**WORK TO COMPLETE:** The records below hold a stretch from the line with "净利率, 531: 210 -> 203" through the line with "Mean_salary, Barnet Female: 36290 -> 38310"; return exactly those lines, ends included, and nothing more.

╭─ DATA PROVIDED

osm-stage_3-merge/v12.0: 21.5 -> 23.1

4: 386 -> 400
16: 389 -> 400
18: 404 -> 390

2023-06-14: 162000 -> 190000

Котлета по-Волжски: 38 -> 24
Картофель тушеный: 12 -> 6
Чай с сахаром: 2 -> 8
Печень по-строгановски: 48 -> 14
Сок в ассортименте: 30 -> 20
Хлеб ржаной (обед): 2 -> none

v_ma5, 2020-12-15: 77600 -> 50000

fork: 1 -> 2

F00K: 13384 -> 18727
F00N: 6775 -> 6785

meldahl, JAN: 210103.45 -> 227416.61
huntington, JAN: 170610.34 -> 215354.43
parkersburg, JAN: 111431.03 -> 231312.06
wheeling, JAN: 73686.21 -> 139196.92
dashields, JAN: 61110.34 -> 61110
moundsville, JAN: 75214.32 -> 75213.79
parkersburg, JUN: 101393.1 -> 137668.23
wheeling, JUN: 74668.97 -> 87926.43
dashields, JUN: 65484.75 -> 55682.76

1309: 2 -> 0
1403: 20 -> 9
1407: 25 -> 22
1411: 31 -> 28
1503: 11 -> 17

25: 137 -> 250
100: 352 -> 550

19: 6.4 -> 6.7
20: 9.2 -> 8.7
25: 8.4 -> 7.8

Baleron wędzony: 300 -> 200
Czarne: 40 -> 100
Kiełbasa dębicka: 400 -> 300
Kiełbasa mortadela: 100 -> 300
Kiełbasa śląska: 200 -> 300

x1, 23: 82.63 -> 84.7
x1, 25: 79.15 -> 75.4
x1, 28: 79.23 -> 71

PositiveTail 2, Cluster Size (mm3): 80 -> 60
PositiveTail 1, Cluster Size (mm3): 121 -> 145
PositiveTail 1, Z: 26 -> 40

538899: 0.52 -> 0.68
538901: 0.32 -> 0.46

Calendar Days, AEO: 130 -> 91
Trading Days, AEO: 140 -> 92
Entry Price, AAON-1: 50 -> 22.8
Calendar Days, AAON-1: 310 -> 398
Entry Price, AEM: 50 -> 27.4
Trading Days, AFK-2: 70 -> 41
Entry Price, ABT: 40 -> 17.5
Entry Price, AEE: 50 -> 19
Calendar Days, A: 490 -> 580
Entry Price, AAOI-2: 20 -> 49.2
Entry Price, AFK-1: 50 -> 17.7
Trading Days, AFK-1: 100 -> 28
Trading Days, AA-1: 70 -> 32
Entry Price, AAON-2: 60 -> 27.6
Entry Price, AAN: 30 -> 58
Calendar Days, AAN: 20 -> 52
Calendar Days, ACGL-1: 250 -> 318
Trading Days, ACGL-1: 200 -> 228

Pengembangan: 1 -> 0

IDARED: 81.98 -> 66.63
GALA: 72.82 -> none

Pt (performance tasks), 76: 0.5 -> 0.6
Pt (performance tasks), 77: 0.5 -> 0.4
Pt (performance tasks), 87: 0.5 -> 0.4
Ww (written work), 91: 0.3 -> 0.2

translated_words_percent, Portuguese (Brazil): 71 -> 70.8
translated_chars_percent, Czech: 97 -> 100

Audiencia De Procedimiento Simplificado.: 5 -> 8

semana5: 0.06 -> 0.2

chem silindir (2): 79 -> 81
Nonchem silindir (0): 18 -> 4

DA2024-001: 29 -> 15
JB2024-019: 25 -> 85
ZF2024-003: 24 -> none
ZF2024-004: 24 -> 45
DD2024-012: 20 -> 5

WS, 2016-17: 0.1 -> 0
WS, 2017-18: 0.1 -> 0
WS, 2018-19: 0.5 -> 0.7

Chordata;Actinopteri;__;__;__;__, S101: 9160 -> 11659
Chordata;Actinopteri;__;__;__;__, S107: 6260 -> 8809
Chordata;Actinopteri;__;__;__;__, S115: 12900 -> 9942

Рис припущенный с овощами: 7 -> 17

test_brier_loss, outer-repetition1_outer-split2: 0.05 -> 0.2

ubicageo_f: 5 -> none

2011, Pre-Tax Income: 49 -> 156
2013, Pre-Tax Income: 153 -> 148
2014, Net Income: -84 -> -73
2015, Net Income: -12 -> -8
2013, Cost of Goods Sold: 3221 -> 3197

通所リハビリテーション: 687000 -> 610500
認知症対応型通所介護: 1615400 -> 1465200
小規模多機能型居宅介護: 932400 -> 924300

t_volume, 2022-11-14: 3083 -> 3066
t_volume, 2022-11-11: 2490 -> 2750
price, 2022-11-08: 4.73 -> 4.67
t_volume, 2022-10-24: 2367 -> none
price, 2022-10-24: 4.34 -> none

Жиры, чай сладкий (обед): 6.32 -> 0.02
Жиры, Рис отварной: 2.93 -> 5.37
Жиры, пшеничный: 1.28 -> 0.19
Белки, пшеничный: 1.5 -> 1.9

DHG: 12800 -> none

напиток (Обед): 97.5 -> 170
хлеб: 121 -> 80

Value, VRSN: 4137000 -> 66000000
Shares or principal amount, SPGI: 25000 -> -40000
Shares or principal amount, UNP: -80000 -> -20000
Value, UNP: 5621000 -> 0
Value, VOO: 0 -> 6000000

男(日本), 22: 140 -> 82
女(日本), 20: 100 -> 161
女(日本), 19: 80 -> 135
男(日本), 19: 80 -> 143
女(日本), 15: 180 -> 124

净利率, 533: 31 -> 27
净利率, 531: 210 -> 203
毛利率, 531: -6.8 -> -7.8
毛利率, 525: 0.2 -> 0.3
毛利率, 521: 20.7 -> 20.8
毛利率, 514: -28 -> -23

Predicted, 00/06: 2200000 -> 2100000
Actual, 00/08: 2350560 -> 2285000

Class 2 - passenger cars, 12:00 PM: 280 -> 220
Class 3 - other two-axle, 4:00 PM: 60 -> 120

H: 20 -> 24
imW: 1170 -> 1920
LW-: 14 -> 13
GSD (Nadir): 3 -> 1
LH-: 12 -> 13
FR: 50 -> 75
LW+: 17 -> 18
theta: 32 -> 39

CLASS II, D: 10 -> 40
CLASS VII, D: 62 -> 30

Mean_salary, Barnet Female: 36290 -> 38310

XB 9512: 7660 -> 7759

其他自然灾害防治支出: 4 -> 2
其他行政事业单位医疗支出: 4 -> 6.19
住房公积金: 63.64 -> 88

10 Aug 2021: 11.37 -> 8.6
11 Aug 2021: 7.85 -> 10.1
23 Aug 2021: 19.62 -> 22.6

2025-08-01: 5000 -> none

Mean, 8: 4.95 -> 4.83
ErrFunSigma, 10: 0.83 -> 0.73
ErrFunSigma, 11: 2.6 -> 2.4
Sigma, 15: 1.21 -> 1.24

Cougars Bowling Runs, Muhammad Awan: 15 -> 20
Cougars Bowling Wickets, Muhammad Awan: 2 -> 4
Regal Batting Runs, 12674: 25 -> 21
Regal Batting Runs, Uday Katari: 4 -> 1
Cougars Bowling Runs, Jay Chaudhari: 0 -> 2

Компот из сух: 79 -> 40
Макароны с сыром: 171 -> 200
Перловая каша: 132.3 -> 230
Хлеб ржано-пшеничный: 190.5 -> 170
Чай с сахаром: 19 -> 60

╰─

**ANSWER BOX:**
净利率, 531: 210 -> 203
毛利率, 531: -6.8 -> -7.8
毛利率, 525: 0.2 -> 0.3
毛利率, 521: 20.7 -> 20.8
毛利率, 514: -28 -> -23

Predicted, 00/06: 2200000 -> 2100000
Actual, 00/08: 2350560 -> 2285000

Class 2 - passenger cars, 12:00 PM: 280 -> 220
Class 3 - other two-axle, 4:00 PM: 60 -> 120

H: 20 -> 24
imW: 1170 -> 1920
LW-: 14 -> 13
GSD (Nadir): 3 -> 1
LH-: 12 -> 13
FR: 50 -> 75
LW+: 17 -> 18
theta: 32 -> 39

CLASS II, D: 10 -> 40
CLASS VII, D: 62 -> 30

Mean_salary, Barnet Female: 36290 -> 38310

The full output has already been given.